One such approach was the Fremont Solstice Parade, an FAC sponsored activity and the first event of the Fremont Fair. The goal was not to enhance professional arts careers but to encourage residents to bring out their creative side. Toward this end, the parade offers courses in craft skills such as mask making and the construction of giant puppets. For newcomers, a free class introducing the parade is available. Three rules govern the parade: no animals, no words (advertising), and no motors.
Another celebratory arts event occurs every Halloween at the Fremont Troll, under the Aurora Bridge. The Troll resulted from a neighborhood matching grant program and a sculpture competition arranged by an FAC committee. Out of 40 entries, the committee selected four finalists to be voted on by Fremont Fair-goers in 1990. The Troll won by an overwhelming majority. Every Halloween since, crowds have gathered at the Troll to celebrate with drumming, dancing, troll poems, a parade through Fremont, events on the parade route and, last year, a fire sculpture for a finale.
The Fremont Rocket is the result of what can happen when all the resources of a community, namely the business, arts, and industrial, combine their efforts. The Fremont Business Association originally purchased the Rocket from A&J's Surplus on First Avenue. Paid technicians and volunteers from the Arts Community teamed to produce this striking monument, a monument not to war but to cooperation.
The hub of creativity in Fremont is the Fremont Fine Arts Foundry, conceived and built by Peter Bevis. In 1979, Bevis arrived in Seattle from Pennsylvania with his mind set on creating an environment for artists, including a foundry to cast his own sculpture. In October, 1986, the foundry was complete, featuring workspace and living quarters for 12 artists, the stone-carving yard, darkroom, and a gallery for exhibits, concerts and performance art. It is truly unique.
The nineties brought more arts opportunities in the form of the Fremont Sunday Market, a venue for Arts and Crafts people. Its founder, Jon Hageman, is also responsible for the Fremont Almost Free Outdoor Cinema. Bring 5 bucks and a chair and you can enjoy the best in B-films and old classics. It is also slated to be the venue for the Fremont Film Festival, a possibility for next year.
The addition of Empty Space Theater to the neighborhood is a welcome one. Artistic Director Eddie Levi Lee has brought first-rate drama to Fremont, with hopefully many more productions in the future.

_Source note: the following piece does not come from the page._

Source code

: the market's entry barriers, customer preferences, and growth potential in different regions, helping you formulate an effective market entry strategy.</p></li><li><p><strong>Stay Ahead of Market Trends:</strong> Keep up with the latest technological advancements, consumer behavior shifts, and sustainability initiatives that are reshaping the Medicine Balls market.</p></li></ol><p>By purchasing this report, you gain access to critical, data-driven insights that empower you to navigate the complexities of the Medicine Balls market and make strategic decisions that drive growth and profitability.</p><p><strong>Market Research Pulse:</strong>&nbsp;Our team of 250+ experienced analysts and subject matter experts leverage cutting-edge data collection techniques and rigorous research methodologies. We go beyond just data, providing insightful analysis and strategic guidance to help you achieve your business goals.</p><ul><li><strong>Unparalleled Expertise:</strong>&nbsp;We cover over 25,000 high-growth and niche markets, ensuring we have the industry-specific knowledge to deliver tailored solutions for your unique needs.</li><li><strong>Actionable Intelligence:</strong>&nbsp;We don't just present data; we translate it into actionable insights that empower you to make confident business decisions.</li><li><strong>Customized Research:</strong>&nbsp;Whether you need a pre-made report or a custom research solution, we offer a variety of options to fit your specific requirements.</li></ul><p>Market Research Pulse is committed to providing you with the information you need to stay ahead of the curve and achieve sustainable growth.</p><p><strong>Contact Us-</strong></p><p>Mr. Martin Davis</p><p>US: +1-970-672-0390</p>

The Miracle on 34th Street is philanthropy in action, as organized by Charlotte Buchanan. Planned as an annual August event, 18 sculptors create a miniature golf course on N. 34th Street between Fremont Avenue and Evanston Avenue. People are invited to play, and the proceeds go to the Northwest AIDS Foundation. In 1994, the event raised $42,000.
On June 3, the Fremont Art About will take place for the first time. This classic "Art Walk" will feature 42 galleries, businesses, and art studios, all open to the public from 4 - 7 P.M. on the first Saturday of every month. All Art About participants will display the Fremont Flag, whose blue and orange colors symbolize cooperation between the business and arts communities. The Fremont Chamber of Commerce initiated planning for this event, and in so doing became a new partner in the quest for the survival of the Arts in Fremont.
The future of Fremont Arts naturally depends on the presence of artists. The gentrification of the area poses a challenge. If Fremont is to keep its artistic integrity, a balance must be achieved between commerce and creativity. Given all that has been achieved, there is much hope.